Digital ecologies
Mediating more-than-human worlds

Digital ecologies draws together leading social science and humanities scholars to examine how digital media are reshaping the futures of conservation, environmentalism, and ecological politics. The book offers an overview of the emerging field of interdisciplinary digital ecologies research by mapping key debates and issues in the field, with original empirical chapters exploring how livestreams, sensors, mobile technologies, social media platforms, and software are reconfiguring life in profound ways. The collection traverses contexts ranging from animal exercise apps, to surveillance systems on the high seas, and is organised around the themes of encounters, governance, and assemblages. Digital ecologies also includes an agenda-setting intervention by the book’s editors, and three closing chapter-length provocations by leading scholars in digital geographies, the environmental humanities, and media theory that set out trajectories for future research.

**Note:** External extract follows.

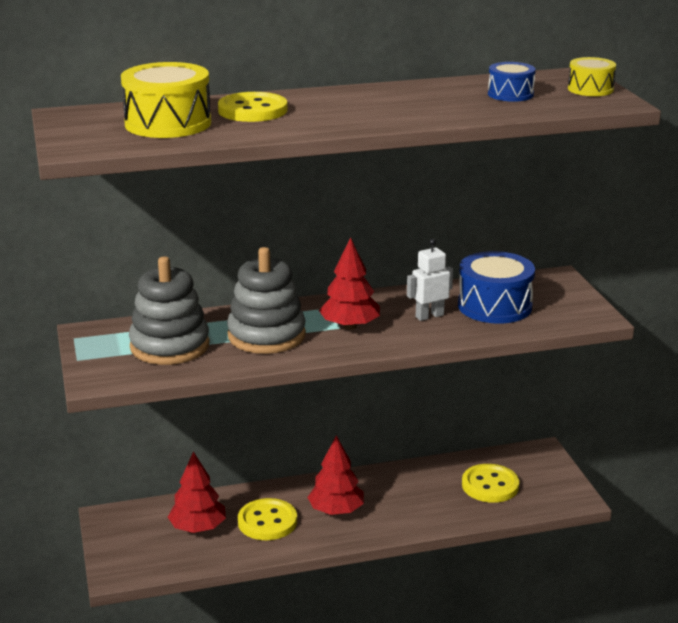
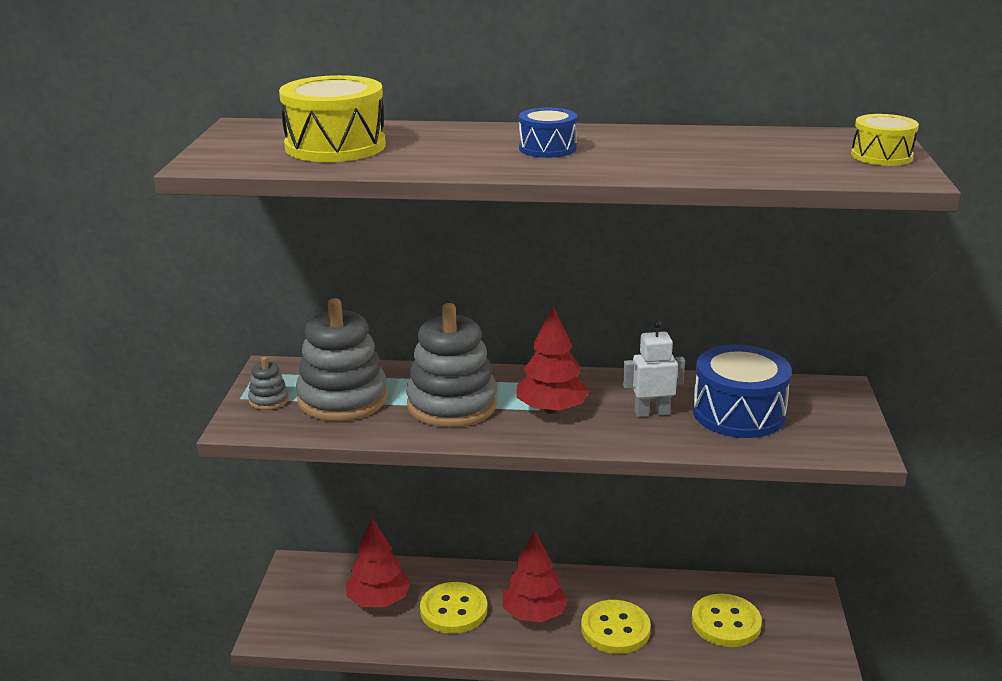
camera: 20 degrees right, 0 degrees up
yellow button [218,92,288,122] -> yellow button moved to [581,600,651,654]
blue drum [488,62,536,102] -> blue drum moved to [519,108,577,158]
none -> grey stacking toy [248,357,289,410]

Jonathon Turnbull is a postdoctoral researcher in the School of Geography and the Environment at the University of Oxford
Adam Searle is a University Research Fellow in the School of Geography at the University of Nottingham
Henry Anderson-Elliott is an independent scholar, previously based in the School of Geography at the University of Oxford
Eva Haifa Giraud is Senior Lecturer in Digital Media and Society at the University of Sheffield.